The Prudential Regulation Authority (PRA) - the arm of the Bank that regulates banks and the financial sector - said it wants lenders to make income checks more stringent for buy-to-let investors and test whether they can still afford their regular repayments at higher interest rates.
Its clampdown comes amid fears that Britain's booming buy-to-let market is overheating, with the Financial Policy Committee (FPC) also separately warning that surging levels of lending to landlords pose a risk to the property market and financial system.
The PRA said while most lenders already met minimum requirements for lending to buy-to-let borrowers, it found some had weaker underwriting standards.
Concerns over buy-to-let lending were among a number of risks also highlighted by the FPC in its quarterly statement.

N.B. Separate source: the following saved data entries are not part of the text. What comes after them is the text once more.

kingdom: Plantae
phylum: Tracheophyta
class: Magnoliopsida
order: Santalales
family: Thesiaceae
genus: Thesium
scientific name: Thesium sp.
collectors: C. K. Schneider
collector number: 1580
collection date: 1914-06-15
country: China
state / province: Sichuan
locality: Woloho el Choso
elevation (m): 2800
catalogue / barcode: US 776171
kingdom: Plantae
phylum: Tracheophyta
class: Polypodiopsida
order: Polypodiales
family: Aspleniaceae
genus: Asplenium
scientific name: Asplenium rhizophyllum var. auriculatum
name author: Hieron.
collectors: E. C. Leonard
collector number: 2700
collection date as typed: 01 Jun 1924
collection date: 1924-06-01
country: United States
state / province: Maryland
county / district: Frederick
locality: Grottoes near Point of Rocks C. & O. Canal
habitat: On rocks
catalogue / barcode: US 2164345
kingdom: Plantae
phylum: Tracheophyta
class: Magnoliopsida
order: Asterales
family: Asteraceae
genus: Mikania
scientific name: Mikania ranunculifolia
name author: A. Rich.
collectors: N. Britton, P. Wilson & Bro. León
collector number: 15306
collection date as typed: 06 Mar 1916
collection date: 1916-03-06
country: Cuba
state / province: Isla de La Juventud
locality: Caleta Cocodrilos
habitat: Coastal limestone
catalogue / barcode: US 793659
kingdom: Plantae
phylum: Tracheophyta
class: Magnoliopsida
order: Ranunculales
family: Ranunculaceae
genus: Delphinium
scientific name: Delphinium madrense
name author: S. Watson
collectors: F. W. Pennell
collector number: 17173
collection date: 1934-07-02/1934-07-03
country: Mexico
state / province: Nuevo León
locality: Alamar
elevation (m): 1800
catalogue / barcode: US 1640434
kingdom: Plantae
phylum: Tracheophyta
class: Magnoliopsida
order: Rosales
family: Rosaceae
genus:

In minutes of its latest meeting, the FPC said: "The macroprudential risks centre on the possibility that buy-to-let investors could behave pro-cyclically, amplifying cycles in the housing market, as well as affecting the resilience of the banking system and its capacity to sustain lending to the wider real economy in a stress."
The Bank estimates that the plans to rein in buy-to-let lending could cut new approvals for buy-to-let mortgages by about 10% to 20% by the third quarter of 2018.